──────── Data for the task

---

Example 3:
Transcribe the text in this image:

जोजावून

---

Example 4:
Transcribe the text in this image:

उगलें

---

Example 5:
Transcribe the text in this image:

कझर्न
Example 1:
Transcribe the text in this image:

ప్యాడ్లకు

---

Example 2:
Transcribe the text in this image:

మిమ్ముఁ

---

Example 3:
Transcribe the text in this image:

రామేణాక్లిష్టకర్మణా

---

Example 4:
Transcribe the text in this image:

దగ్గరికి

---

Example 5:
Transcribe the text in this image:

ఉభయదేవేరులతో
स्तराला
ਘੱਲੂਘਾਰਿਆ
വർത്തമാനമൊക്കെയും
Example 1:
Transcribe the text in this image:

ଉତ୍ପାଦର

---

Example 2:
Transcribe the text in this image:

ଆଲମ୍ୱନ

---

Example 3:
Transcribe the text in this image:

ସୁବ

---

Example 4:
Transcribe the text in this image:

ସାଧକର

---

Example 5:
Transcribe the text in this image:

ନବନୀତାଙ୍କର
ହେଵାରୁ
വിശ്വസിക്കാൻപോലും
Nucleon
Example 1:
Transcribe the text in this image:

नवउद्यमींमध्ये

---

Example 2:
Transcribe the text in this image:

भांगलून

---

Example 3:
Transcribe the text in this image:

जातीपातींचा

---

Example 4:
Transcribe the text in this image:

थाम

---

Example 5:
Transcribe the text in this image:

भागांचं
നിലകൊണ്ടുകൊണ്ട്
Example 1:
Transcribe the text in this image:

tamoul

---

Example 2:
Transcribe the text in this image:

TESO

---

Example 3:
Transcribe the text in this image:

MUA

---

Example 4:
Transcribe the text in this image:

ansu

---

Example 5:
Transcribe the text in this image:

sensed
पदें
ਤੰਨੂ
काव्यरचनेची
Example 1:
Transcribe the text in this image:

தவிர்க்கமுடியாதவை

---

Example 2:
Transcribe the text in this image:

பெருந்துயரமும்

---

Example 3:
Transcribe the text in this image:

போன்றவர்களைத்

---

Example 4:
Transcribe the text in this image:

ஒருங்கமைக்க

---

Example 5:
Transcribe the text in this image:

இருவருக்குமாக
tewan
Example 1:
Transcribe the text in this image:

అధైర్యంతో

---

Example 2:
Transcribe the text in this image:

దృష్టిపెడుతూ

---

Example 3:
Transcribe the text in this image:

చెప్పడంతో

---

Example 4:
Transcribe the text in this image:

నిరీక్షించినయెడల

────────────────

Return every record, leaving each line exactly as it was given.

* **Exercise answer**:
---

Example 3:
Transcribe the text in this image:

जोजावून

---

Example 4:
Transcribe the text in this image:

उगलें

---

Example 5:
Transcribe the text in this image:

कझर्न
Example 1:
Transcribe the text in this image:

ప్యాడ్లకు

---

Example 2:
Transcribe the text in this image:

మిమ్ముఁ

---

Example 3:
Transcribe the text in this image:

రామేణాక్లిష్టకర్మణా

---

Example 4:
Transcribe the text in this image:

దగ్గరికి

---

Example 5:
Transcribe the text in this image:

ఉభయదేవేరులతో
स्तराला
ਘੱਲੂਘਾਰਿਆ
വർത്തമാനമൊക്കെയും
Example 1:
Transcribe the text in this image:

ଉତ୍ପାଦର

---

Example 2:
Transcribe the text in this image:

ଆଲମ୍ୱନ

---

Example 3:
Transcribe the text in this image:

ସୁବ

---

Example 4:
Transcribe the text in this image:

ସାଧକର

---

Example 5:
Transcribe the text in this image:

ନବନୀତାଙ୍କର
ହେଵାରୁ
വിശ്വസിക്കാൻപോലും
Nucleon
Example 1:
Transcribe the text in this image:

नवउद्यमींमध्ये

---

Example 2:
Transcribe the text in this image:

भांगलून

---

Example 3:
Transcribe the text in this image:

जातीपातींचा

---

Example 4:
Transcribe the text in this image:

थाम

---

Example 5:
Transcribe the text in this image:

भागांचं
നിലകൊണ്ടുകൊണ്ട്
Example 1:
Transcribe the text in this image:

tamoul

---

Example 2:
Transcribe the text in this image:

TESO

---

Example 3:
Transcribe the text in this image:

MUA

---

Example 4:
Transcribe the text in this image:

ansu

---

Example 5:
Transcribe the text in this image:

sensed
पदें
ਤੰਨੂ
काव्यरचनेची
Example 1:
Transcribe the text in this image:

தவிர்க்கமுடியாதவை

---

Example 2:
Transcribe the text in this image:

பெருந்துயரமும்

---

Example 3:
Transcribe the text in this image:

போன்றவர்களைத்

---

Example 4:
Transcribe the text in this image:

ஒருங்கமைக்க

---

Example 5:
Transcribe the text in this image:

இருவருக்குமாக
tewan
Example 1:
Transcribe the text in this image:

అధైర్యంతో

---

Example 2:
Transcribe the text in this image:

దృష్టిపెడుతూ

---

Example 3:
Transcribe the text in this image:

చెప్పడంతో

---

Example 4:
Transcribe the text in this image:

నిరీక్షించినయెడల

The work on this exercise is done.